I have a parquet file with 11 columns. I tried executing below ways in pyspark to read the file. It still assigns header names like Prop_0, Prop_1, Prop_2 instead of reading the starting header as header row.
1.
spark.read.parquet("/FileStore/tables/Order.parquet").show()
dfpq_new=spark.read.format("parquet").load("/FileStore/tables/Order-1.parquet")
dfpq_new=spark.read.format("parquet").option("header", True).option("inferSchema", True).load("/FileStore/tables/Order-1.parquet")

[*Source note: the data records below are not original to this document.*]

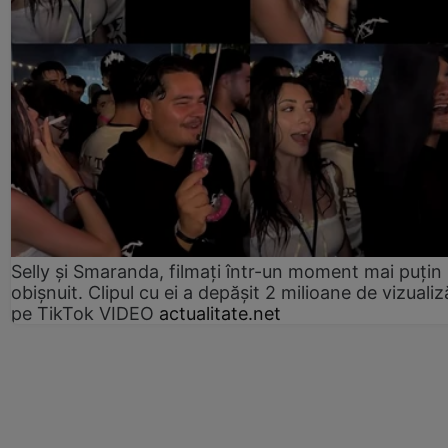
Selly și Smaranda, filmați într-un moment mai puțin
obișnuit. Clipul cu ei a depășit 2 milioane de vizualiz
pe TikTok VIDEO
actualitate.net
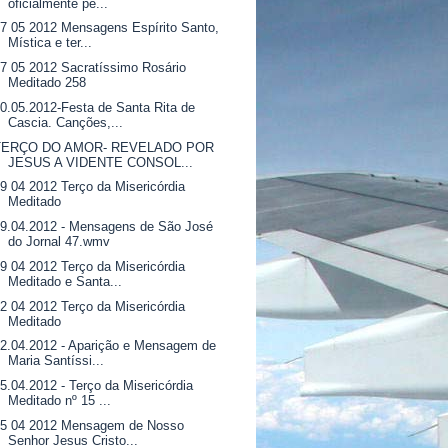
oficialmente pe...
7 05 2012 Mensagens Espírito Santo,
Mística e ter...
7 05 2012 Sacratíssimo Rosário
Meditado 258
0.05.2012-Festa de Santa Rita de
Cascia. Canções,...
TERÇO DO AMOR- REVELADO POR
JESUS A VIDENTE CONSOL...
9 04 2012 Terço da Misericórdia
Meditado
9.04.2012 - Mensagens de São José
do Jornal 47.wmv
9 04 2012 Terço da Misericórdia
Meditado e Santa...
2 04 2012 Terço da Misericórdia
Meditado
2.04.2012 - Aparição e Mensagem de
Maria Santíssi...
5.04.2012 - Terço da Misericórdia
Meditado nº 15 ...
15 04 2012 Mensagem de Nosso
Senhor Jesus Cristo...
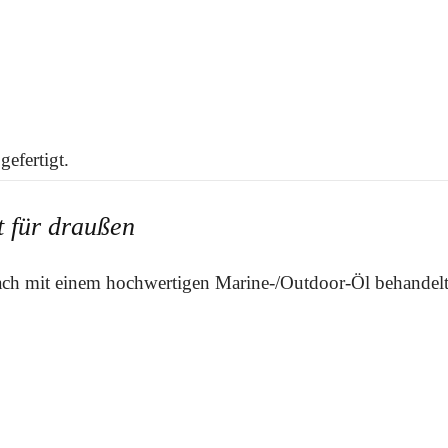
efertigt.
t für draußen
fach mit einem hochwertigen Marine-/Outdoor-Öl behandelt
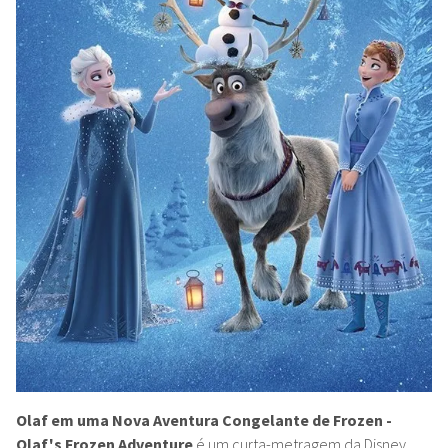
Olaf em uma Nova Aventura Congelante de Frozen -
Olaf's Frozen Adventure
é um curta-metragem da Disney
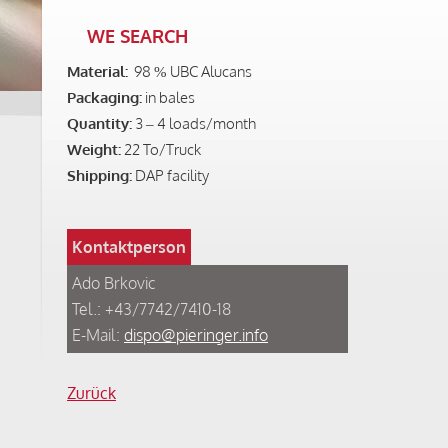
WE SEARCH
Material:
98 % UBC Alucans
Packaging:
in bales
Quantity:
3 – 4 loads/month
Weight:
22 To/Truck
Shipping:
DAP facility
Kontaktperson
Ado Brkovic
Tel.: +43/7742/7410-18
E-Mail:
dispo@pieringer.info
Zurück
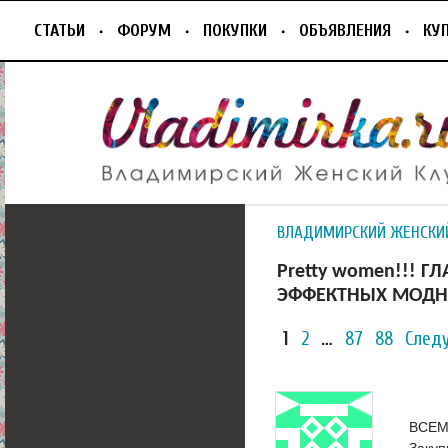
СТАТЬИ
ФОРУМ
ПОКУПКИ
ОБЪЯВЛЕНИЯ
КУ
ВЛАДИМИРСКИЙ ЖЕНСКИ
Pretty women!!! 
ЭФФЕКТНЫХ МОДН
1
2
…
87
88
След
ВСЕМ 
Закуп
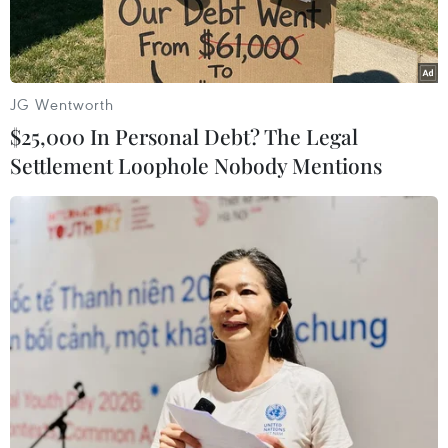
JG Wentworth
$25,000 In Personal Debt? The Legal
Settlement Loophole Nobody Mentions
(Ảnh minh họa: Huỳnh Sử/TTXVN)
Một điểm mâu thuẫn lớn đang tồn tại ở bãi rác
Đa Phước, Thành phố Hồ Chí Minh, đó là sử
dụng công nghệ chôn lấp bình thường nhưng
đơn giá xử lý rác lại không hề rẻ.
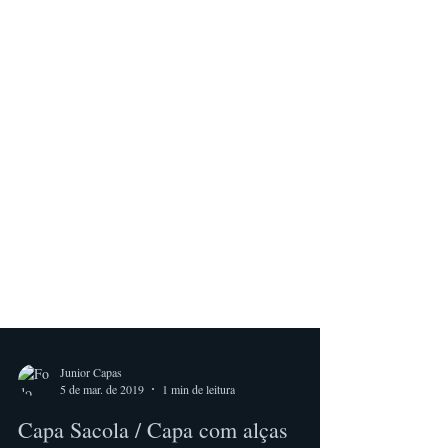
Junior Capas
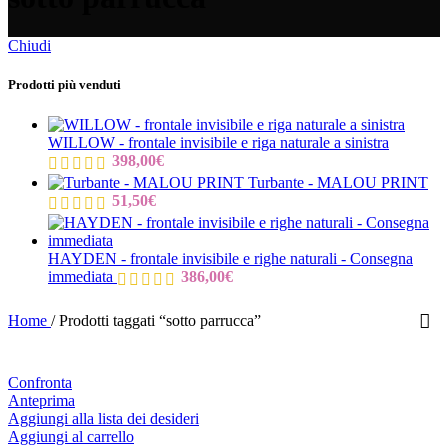
Chiudi
Prodotti più venduti
WILLOW - frontale invisibile e riga naturale a sinistra
398,00
€
Turbante - MALOU PRINT
51,50
€
HAYDEN - frontale invisibile e righe naturali - Consegna
immediata
386,00
€
Home
/
Prodotti taggati “sotto parrucca”
Confronta
Anteprima
Aggiungi alla lista dei desideri
Aggiungi al carrello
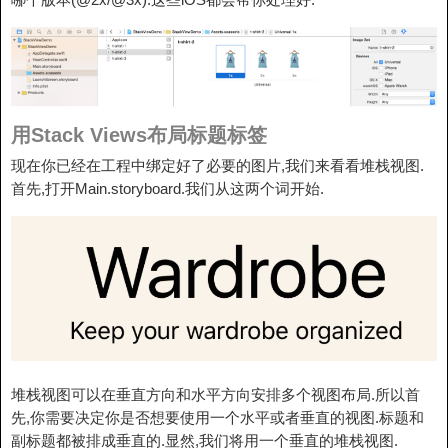
用Stack Views布局标题标签
现在你已经在工程中绑定好了必要的图片,我们来看看堆栈视图.
首先,打开Main.storyboard.我们从这两个词开始.
堆栈视图可以在垂直方向和水平方向安排多个视图布局.所以首
先,你需要决定你是否想要使用一个水平或者垂直的视图.标题和
副标题都被排成垂直的.显然,我们将用一个垂直的堆栈视图.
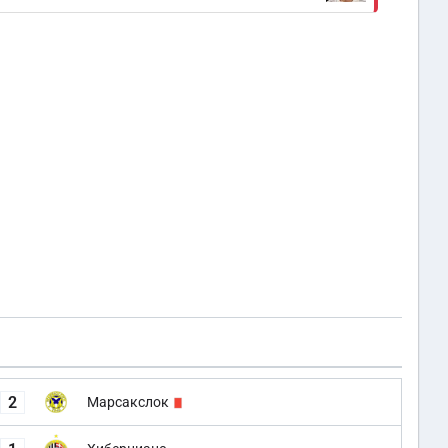
2
Марсакслок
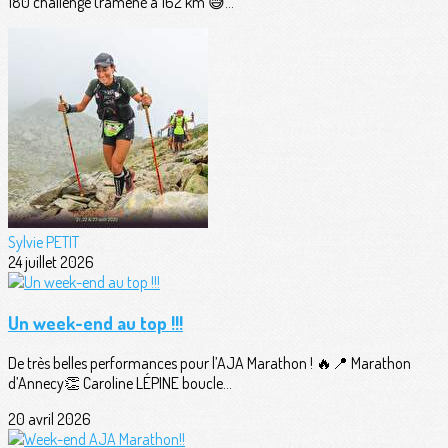
180 challenge (ramené à 162 km 😅...
Sylvie PETIT
24 juillet 2026
Un week-end au top !!!
De très belles performances pour l’AJA Marathon ! 🔥📍 Marathon
d’Annecy👏 Caroline LÉPINE boucle...
20 avril 2026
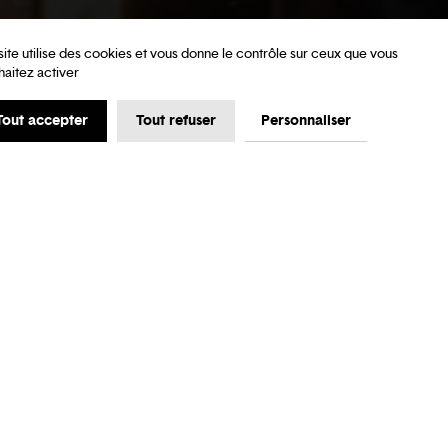
site utilise des cookies et vous donne le contrôle sur ceux que vous
haitez activer
Tout accepter
Tout refuser
Personnaliser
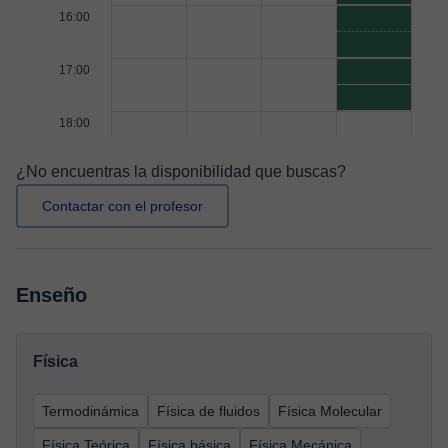
16:00
17:00
18:00
¿No encuentras la disponibilidad que buscas?
Contactar con el profesor
Enseño
Física
Termodinámica
Física de fluidos
Física Molecular
Física Teórica
Física básica
Física Mecánica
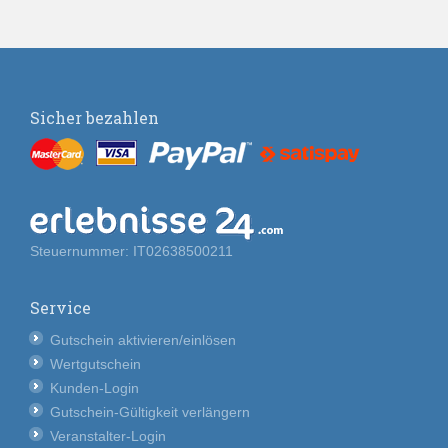
Sicher bezahlen
Steuernummer: IT02638500211
Service
Gutschein aktivieren/einlösen
Wertgutschein
Kunden-Login
Gutschein-Gültigkeit verlängern
Veranstalter-Login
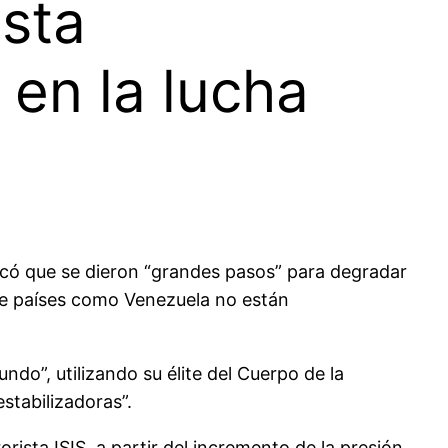
sta
en la lucha
dicó que se dieron “grandes pasos” para degradar
que países como Venezuela no están
ndo”, utilizando su élite del Cuerpo de la
stabilizadoras”.
orista ISIS, a partir del incremento de la presión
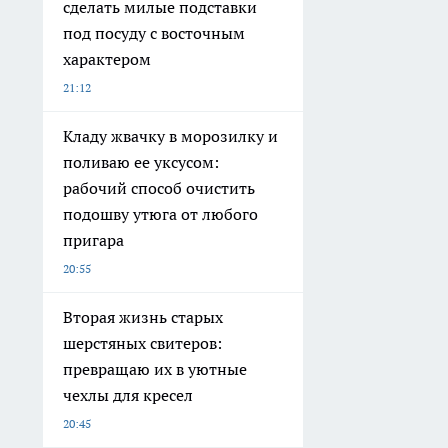
сделать милые подставки
под посуду с восточным
характером
21:12
Кладу жвачку в морозилку и
поливаю ее уксусом:
рабочий способ очистить
подошву утюга от любого
пригара
20:55
Вторая жизнь старых
шерстяных свитеров:
превращаю их в уютные
чехлы для кресел
20:45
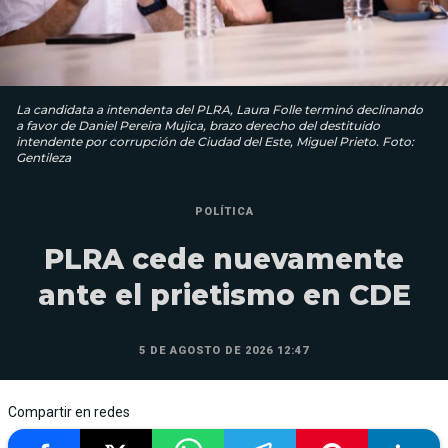
La candidata a intendenta del PLRA, Laura Folle terminó declinando
a favor de Daniel Pereira Mujica, brazo derecho del destituido
intendente por corrupción de Ciudad del Este, Miguel Prieto. Foto:
Gentileza
POLÍTICA
PLRA cede nuevamente
ante el prietismo en CDE
5 DE AGOSTO DE 2026 12:47
Compartir en redes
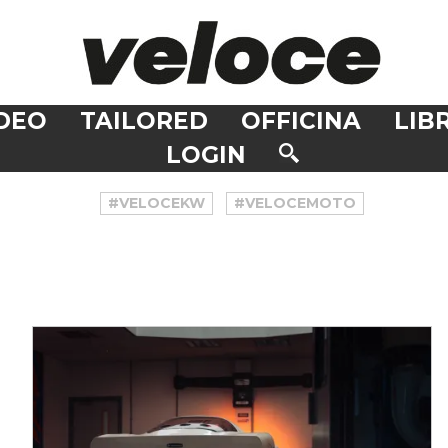
DEO
TAILORED
OFFICINA
LIBR
LOGIN
#VELOCEKW
#VELOCEMOTO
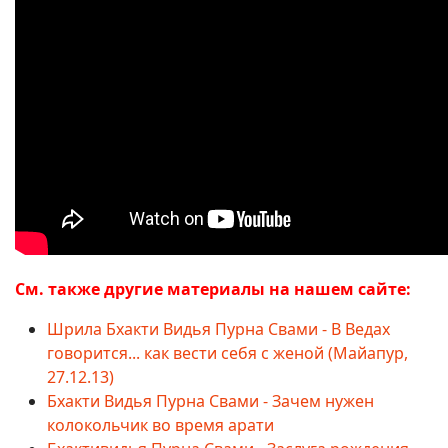
См. также другие материалы на нашем сайте:
Шрила Бхакти Видья Пурна Свами - В Ведах
говорится... как вести себя с женой (Майапур,
27.12.13)
Бхакти Видья Пурна Свами - Зачем нужен
колокольчик во время арати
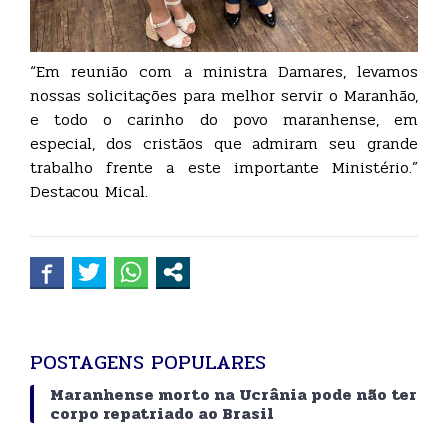
“Em reunião com a ministra Damares, levamos
nossas solicitações para melhor servir o Maranhão,
e todo o carinho do povo maranhense, em
especial, dos cristãos que admiram seu grande
trabalho frente a este importante Ministério.”
Destacou Mical.
POSTAGENS POPULARES
Maranhense morto na Ucrânia pode não ter
corpo repatriado ao Brasil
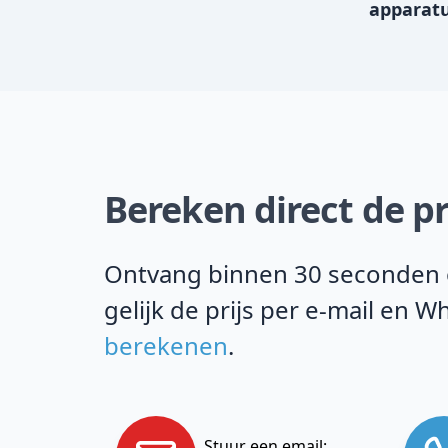
apparat
Bereken direct de pr
Ontvang binnen 30 seconden on
gelijk de prijs per e-mail en
berekenen
.
Stuur een email:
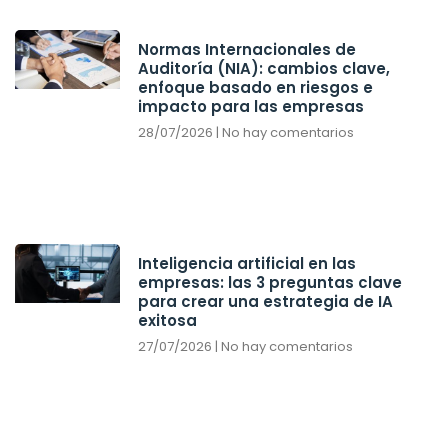
Normas Internacionales de
Auditoría (NIA): cambios clave,
enfoque basado en riesgos e
impacto para las empresas
28/07/2026
No hay comentarios
Inteligencia artificial en las
empresas: las 3 preguntas clave
para crear una estrategia de IA
exitosa
27/07/2026
No hay comentarios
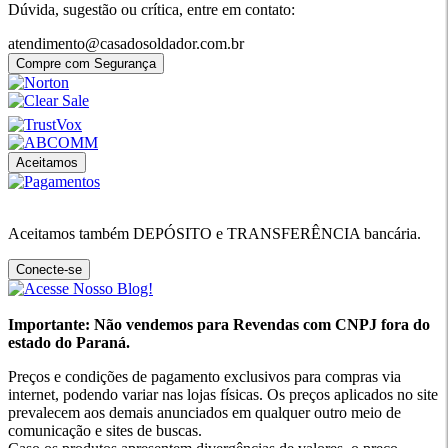
Dúvida, sugestão ou crítica, entre em contato:
atendimento@casadosoldador.com.br
Compre com Segurança
Aceitamos
Aceitamos também DEPÓSITO e TRANSFERÊNCIA bancária.
Conecte-se
Importante: Não vendemos para Revendas com CNPJ fora do
estado do Paraná.
Preços e condições de pagamento exclusivos para compras via
internet, podendo variar nas lojas físicas. Os preços aplicados no site
prevalecem aos demais anunciados em qualquer outro meio de
comunicação e sites de buscas.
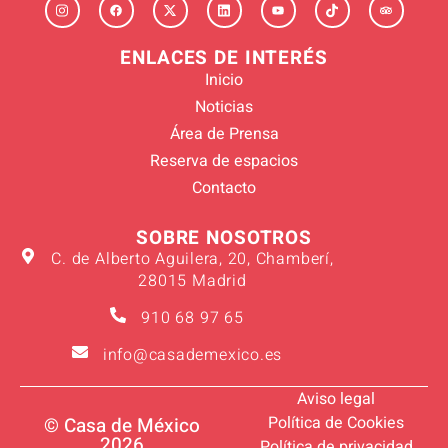
ENLACES DE INTERÉS
Inicio
Noticias
Área de Prensa
Reserva de espacios
Contacto
SOBRE NOSOTROS
C. de Alberto Aguilera, 20, Chamberí,
28015 Madrid
910 68 97 65
info@casademexico.es
Aviso legal
Política de Cookies
© Casa de México
2026
Política de privacidad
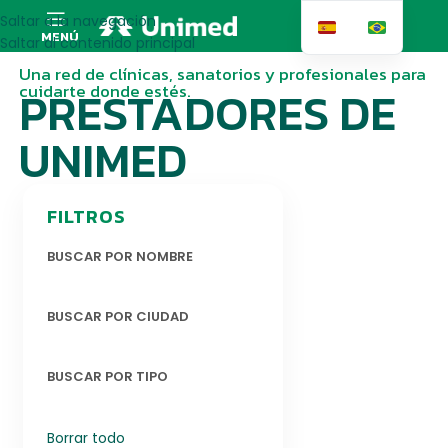
Saltar a la navegación
MENÚ
Saltar al contenido principal
Una red de clínicas, sanatorios y profesionales para
cuidarte donde estés.
PRESTADORES DE
UNIMED
FILTROS
BUSCAR POR NOMBRE
BUSCAR POR CIUDAD
BUSCAR POR TIPO
Borrar todo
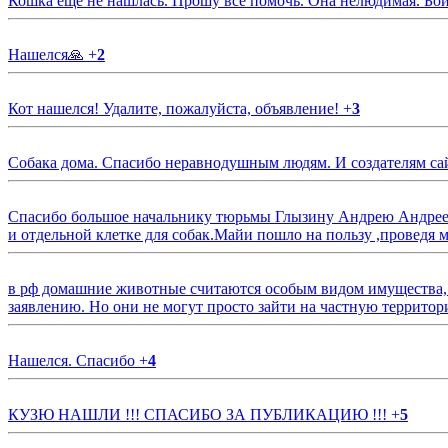
Кошка еще не нашлась. Прошу все помочь. Она нелюдимая. Бои
Нашелся🙏
+
2
Кот нашелся! Удалите, пожалуйста, объявление!
+
3
Собака дома. Спасибо неравнодушным людям. И создателям са
Спасибо большое начальнику тюрьмы Глызину Андрею Андрееви
и отдельной клетке для собак.Майи пошло на пользу ,проведя м
в рф домашние животные считаются особым видом имущества, и 
заявлению. Но они не могут просто зайти на частную территор
Нашелся. Спасибо
+
4
КУЗЮ НАШЛИ !!! СПАСИБО ЗА ПУБЛИКАЦИЮ !!!
+
5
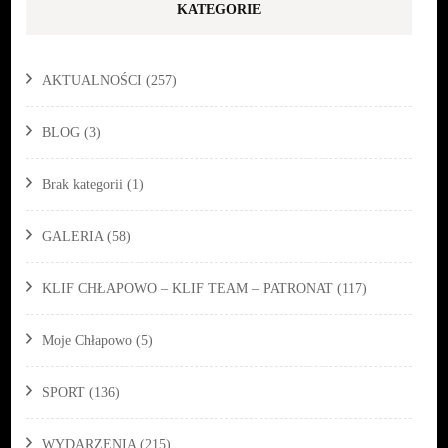
KATEGORIE
AKTUALNOŚCI
(257)
BLOG
(3)
Brak kategorii
(1)
GALERIA
(58)
KLIF CHŁAPOWO – KLIF TEAM – PATRONAT
(117)
Moje Chłapowo
(5)
SPORT
(136)
WYDARZENIA
(215)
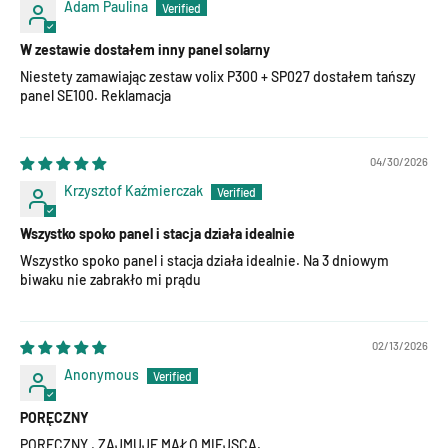
Adam Paulina
W zestawie dostałem inny panel solarny
Niestety zamawiając zestaw volix P300 + SP027 dostałem tańszy
panel SE100. Reklamacja
04/30/2026
Krzysztof Kaźmierczak
Wszystko spoko panel i stacja działa idealnie
Wszystko spoko panel i stacja działa idealnie. Na 3 dniowym
biwaku nie zabrakło mi prądu
02/13/2026
Anonymous
PORĘCZNY
PORĘCZNY , ZAJMUJE MAŁO MIEJSCA.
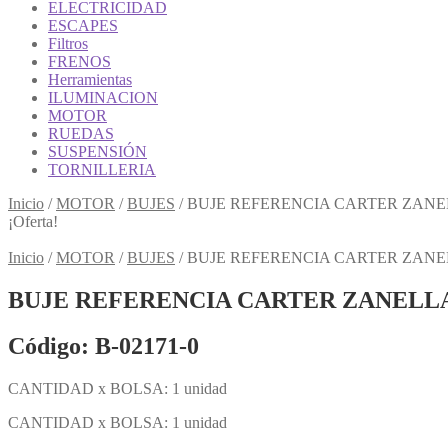
ELECTRICIDAD
ESCAPES
Filtros
FRENOS
Herramientas
ILUMINACION
MOTOR
RUEDAS
SUSPENSIÓN
TORNILLERIA
Inicio
/
MOTOR
/
BUJES
/
BUJE REFERENCIA CARTER ZANELL
¡Oferta!
Inicio
/
MOTOR
/
BUJES
/
BUJE REFERENCIA CARTER ZANELL
BUJE REFERENCIA CARTER ZANELLA 
Código: B-02171-0
CANTIDAD x BOLSA: 1 unidad
CANTIDAD x BOLSA: 1 unidad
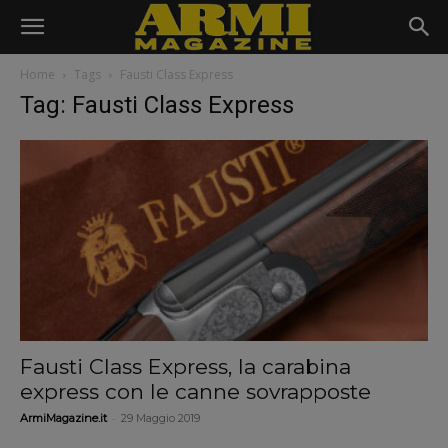
Home
Tags
Fausti Class Express
Tag: Fausti Class Express
Fausti Class Express, la carabina
express con le canne sovrapposte
-
ArmiMagazine.it
29 Maggio 2019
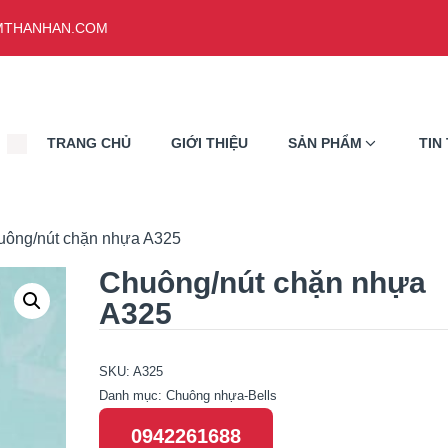
THANHAN.COM
TRANG CHỦ
GIỚI THIỆU
SẢN PHẨM
TIN
uông/nút chặn nhựa A325
Chuông/nút chặn nhựa
A325
SKU:
A325
Danh mục:
Chuông nhựa-Bells
0942261688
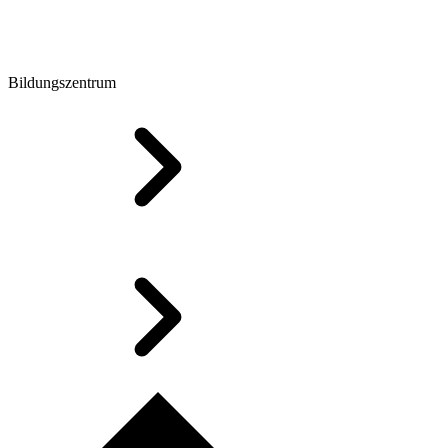
Bildungszentrum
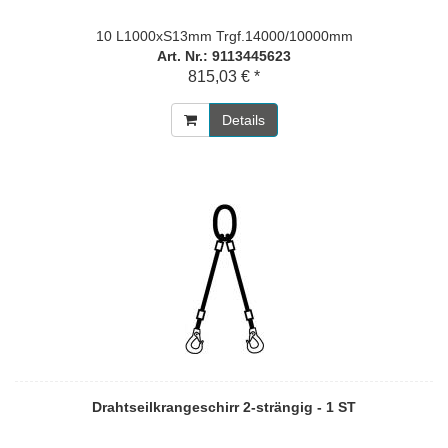
10 L1000xS13mm Trgf.14000/10000mm
Art. Nr.: 9113445623
815,03 € *
Details
Drahtseilkrangeschirr 2-strängig - 1 ST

However, when I create an dataframe and save it as parquet file, and then read it -
data1 = (("Bob", "IT", 4500), \
("Maria", "IT", 4600), \
("James", "IT", 3850), \
("Maria", "HR", 4500), \
("James", "IT", 4500), \
("Sam", "HR", 3300), \
("Jen", "HR", 3900), \
("Jeff", "Marketing", 4500), \
("Anand", "Marketing", 2000),\
("Shaid", "IT", 3850) \
)
col = ["Name", "MBA_Stream", "SEM_MARKS"]
marks_pq_df = spark.createDataFrame(data1, col)
marks_pq_df.write.parquet("/FileStore/table/markspq.parquet", mode='overwrite')
spark.read.format("parquet").load("/FileStore/table/markspq.parquet").show()
I am using databricks community edition.